SOURCE INFORMATION below:

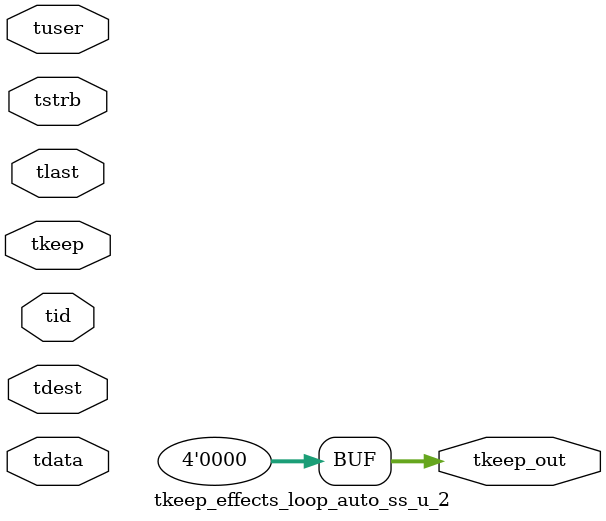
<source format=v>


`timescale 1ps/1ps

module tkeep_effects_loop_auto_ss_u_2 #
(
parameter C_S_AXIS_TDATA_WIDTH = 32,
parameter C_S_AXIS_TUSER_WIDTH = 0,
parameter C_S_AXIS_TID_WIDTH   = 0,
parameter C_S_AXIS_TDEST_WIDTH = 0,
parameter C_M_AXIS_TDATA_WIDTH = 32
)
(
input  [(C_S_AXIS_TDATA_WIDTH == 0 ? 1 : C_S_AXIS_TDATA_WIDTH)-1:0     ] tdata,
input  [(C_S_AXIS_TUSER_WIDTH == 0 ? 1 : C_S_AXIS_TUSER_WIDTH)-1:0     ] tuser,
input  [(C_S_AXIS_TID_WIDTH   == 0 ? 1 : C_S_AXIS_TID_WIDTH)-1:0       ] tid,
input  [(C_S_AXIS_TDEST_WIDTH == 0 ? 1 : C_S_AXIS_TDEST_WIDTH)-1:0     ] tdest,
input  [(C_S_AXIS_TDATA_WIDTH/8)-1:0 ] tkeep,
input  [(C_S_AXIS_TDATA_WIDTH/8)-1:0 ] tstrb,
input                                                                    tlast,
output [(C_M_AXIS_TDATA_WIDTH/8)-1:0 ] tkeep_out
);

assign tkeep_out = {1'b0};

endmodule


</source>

End of SOURCE INFORMATION.

● **TASK OBJECTIVE**:
What lines of the material above contain "input"? Return each of them.

● **EXERCISE ANSWER**:
input  [(C_S_AXIS_TDATA_WIDTH == 0 ? 1 : C_S_AXIS_TDATA_WIDTH)-1:0     ] tdata,
input  [(C_S_AXIS_TUSER_WIDTH == 0 ? 1 : C_S_AXIS_TUSER_WIDTH)-1:0     ] tuser,
input  [(C_S_AXIS_TID_WIDTH   == 0 ? 1 : C_S_AXIS_TID_WIDTH)-1:0       ] tid,
input  [(C_S_AXIS_TDEST_WIDTH == 0 ? 1 : C_S_AXIS_TDEST_WIDTH)-1:0     ] tdest,
input  [(C_S_AXIS_TDATA_WIDTH/8)-1:0 ] tkeep,
input  [(C_S_AXIS_TDATA_WIDTH/8)-1:0 ] tstrb,
input                                                                    tlast,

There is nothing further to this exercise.